:: Exercise input ::
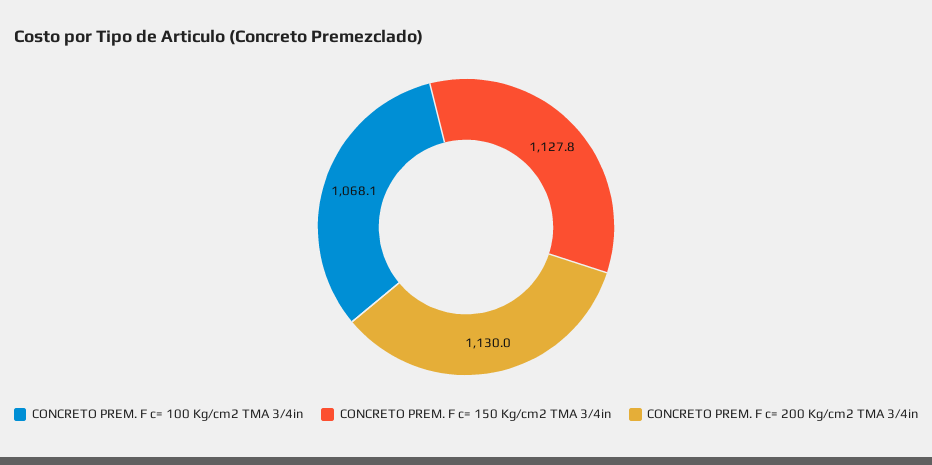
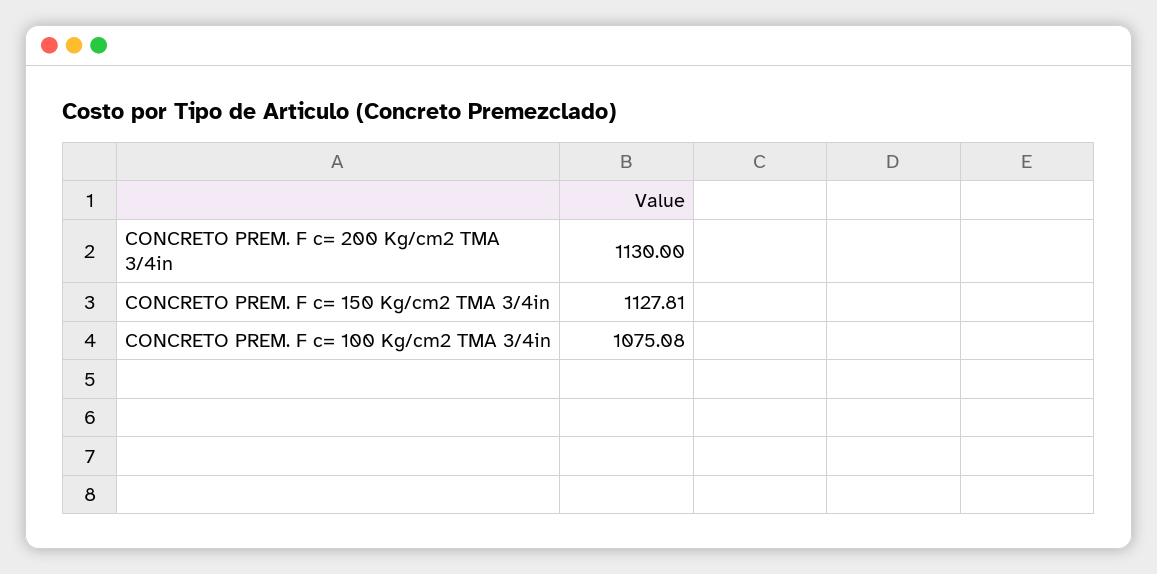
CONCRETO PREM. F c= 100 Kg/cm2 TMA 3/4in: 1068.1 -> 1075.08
--
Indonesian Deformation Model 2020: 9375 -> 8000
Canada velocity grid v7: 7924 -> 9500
--
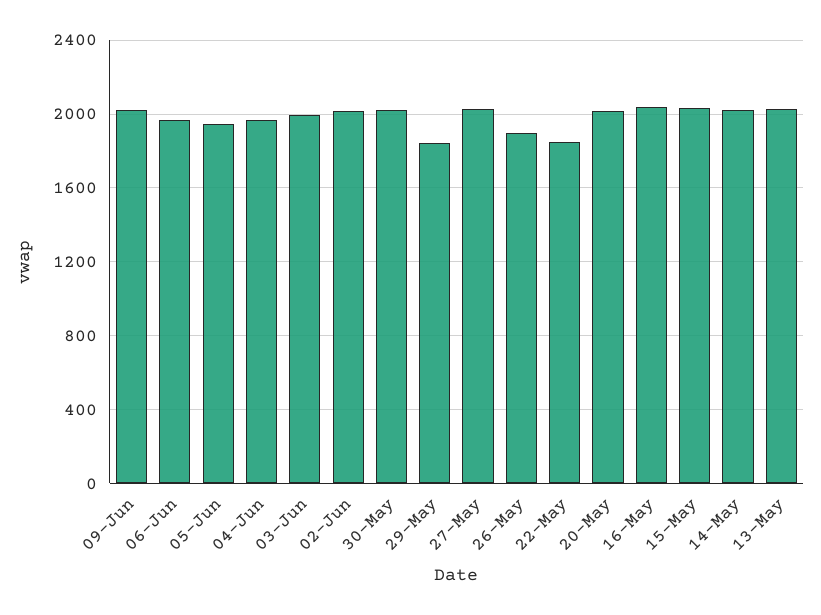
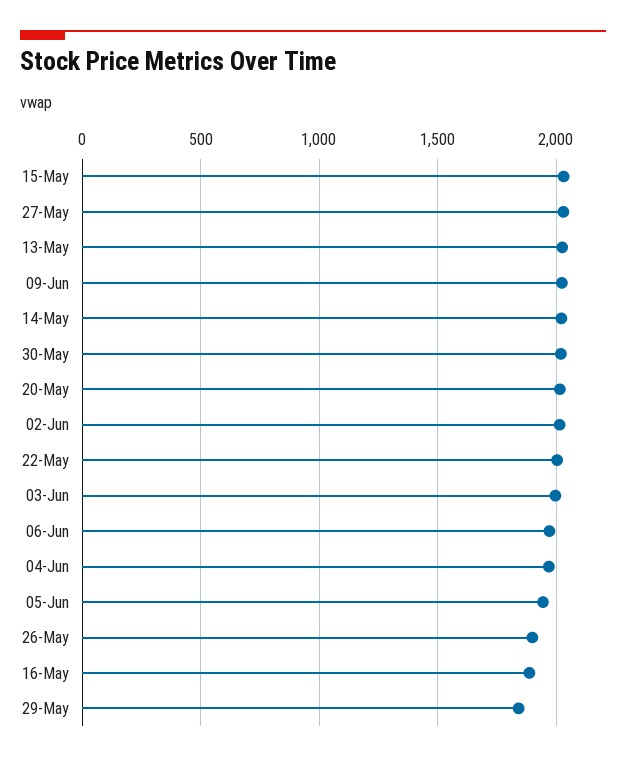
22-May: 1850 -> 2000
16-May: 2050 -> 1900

:: What the task asks ::
From the line holding "Indonesian Deformation Model" to the line holding "Canada velocity grid v7: 7924 -> 9500", inclusive, restate each line above exactly as written.

:: Solved problem ::
Indonesian Deformation Model 2020: 9375 -> 8000
Canada velocity grid v7: 7924 -> 9500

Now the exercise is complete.